How do we know this is water's function in the novel? Well, the characters themselves make the connection. For example, when Marie is reflecting on how she and Rushes Bear finally managed to gain some mutual respect and understanding, she uses water metaphors to describe the similarities in their experiences. They finally bonded, in her view:
… [b]ecause we shared the loneliness that was one shape. Because I knew that in her old age she shared that same boat, where I had labored. She crested and sank in dark waves. Those waves were taking her onward, through night, through day, the water beating and slashing across her unknown path. She struggled to continue. She was traveling hard, and death was her light. (5.2.50)

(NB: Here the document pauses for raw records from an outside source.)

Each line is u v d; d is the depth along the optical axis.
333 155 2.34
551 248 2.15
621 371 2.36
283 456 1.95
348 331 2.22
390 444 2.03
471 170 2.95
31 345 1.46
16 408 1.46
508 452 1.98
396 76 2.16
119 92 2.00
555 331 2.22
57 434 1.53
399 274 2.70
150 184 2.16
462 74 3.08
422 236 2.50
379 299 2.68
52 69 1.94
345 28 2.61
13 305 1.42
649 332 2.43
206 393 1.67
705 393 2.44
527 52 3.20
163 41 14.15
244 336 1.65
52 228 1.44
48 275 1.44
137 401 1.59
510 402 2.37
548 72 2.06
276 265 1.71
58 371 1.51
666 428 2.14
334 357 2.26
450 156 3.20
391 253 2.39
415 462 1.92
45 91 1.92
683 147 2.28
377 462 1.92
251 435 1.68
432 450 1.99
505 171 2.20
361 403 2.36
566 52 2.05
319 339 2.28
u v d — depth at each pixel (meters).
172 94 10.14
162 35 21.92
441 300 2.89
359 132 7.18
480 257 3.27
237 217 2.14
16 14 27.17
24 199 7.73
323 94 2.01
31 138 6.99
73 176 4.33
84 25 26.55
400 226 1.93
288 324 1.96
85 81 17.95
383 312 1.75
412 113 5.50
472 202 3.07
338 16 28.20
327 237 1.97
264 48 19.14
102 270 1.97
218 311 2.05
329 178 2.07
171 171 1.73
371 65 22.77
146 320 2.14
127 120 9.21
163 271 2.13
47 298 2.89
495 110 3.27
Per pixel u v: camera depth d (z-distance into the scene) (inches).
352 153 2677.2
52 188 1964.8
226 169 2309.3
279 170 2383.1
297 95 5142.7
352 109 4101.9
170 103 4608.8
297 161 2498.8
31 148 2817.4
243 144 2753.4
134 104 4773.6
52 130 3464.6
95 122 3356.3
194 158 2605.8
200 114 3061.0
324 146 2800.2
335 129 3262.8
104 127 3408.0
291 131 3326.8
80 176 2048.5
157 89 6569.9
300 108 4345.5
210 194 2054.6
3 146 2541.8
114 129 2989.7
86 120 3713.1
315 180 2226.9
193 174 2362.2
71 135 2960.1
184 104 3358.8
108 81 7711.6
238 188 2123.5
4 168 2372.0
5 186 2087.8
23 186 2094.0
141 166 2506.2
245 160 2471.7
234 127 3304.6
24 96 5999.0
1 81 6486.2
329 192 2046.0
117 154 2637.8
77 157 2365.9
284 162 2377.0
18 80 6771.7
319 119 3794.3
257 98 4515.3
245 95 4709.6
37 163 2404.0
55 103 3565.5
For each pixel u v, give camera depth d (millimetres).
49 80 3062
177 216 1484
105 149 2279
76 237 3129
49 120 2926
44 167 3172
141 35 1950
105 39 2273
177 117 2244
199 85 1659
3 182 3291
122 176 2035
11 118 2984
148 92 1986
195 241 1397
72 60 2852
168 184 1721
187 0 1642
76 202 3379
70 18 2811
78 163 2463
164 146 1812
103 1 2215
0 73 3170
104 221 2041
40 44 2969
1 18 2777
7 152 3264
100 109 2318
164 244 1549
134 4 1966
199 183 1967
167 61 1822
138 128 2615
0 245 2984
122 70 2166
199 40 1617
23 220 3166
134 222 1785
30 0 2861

As you can see there, Marie suggests that water and life both bounce you around, make you change direction, drive you on (whether you want to be driven or not), and disorient you. And Marie and Rushes Bear were, in Marie's view, in the same boat on that journey.
Nector, too, makes water a centerpiece in his musings on life. When he realizes that life has basically just pushed him along relentlessly without his really noticing, he likens that forward movement to a current… and the moment in which he actually slows down enough to notice to a pooling in the water:
And then it was like the river pooled.
Maybe I took my eyes off the current too quick, Maybe the fast movement of time had made me dizzy. I was shocked. I remember the day it happened. (7.1.33-34)
After this little pause in Nector's journey down the stream of life, he finds himself pursuing an affair with Lulu in order to "swim against the movement of time" (7.1.39)… and the water metaphors carry right through the end of the affair.
When Nector decides that he's got to let Lulu go, he takes a literal swim as he tries to straighten out the metaphorical "currents" of his love life:
I swam until I felt a clean tug in my soul to go home and forget about Lulu. I told myself I had seen her for the last time that night. I gave her up and dived down to the bottom of the lake where it was cold, dark, still, like the pit bottom of a grave. Perhaps I should have stayed there and never fought. Perhaps I should have taken a breath. But I didn't. The water bounced me up. I had to get back in the thick of my life. (7.1.127).
Of course, the next day, he decided that he was going to propose to Lulu…
But anyway, you get the point: Nector and Marie both liken life to the movements of water, which can push, pull, and overwhelm us. Another prime example of this symbol's use is Henry Junior, of course, since he escapes from his own ocean of troubles by drowning himself.
Also, we'd be falling down on the job if we didn't mention that water becomes important in the references to June as a kind of Jesus figure who must journey (or walk) across the (frozen) water to get home.
That first journey—at the beginning of the book, when she's tromping through the snow—is fatal, and she doesn't make it home. However, at the end of the book, her son Lipsha kind of metaphorically brings her home across the river (in the section named "Crossing the Water"), and the moment kind of reads like been brought back to life (or resurrected) in that moment. So, in these examples too, navigating water is like navigating life… and vice versa.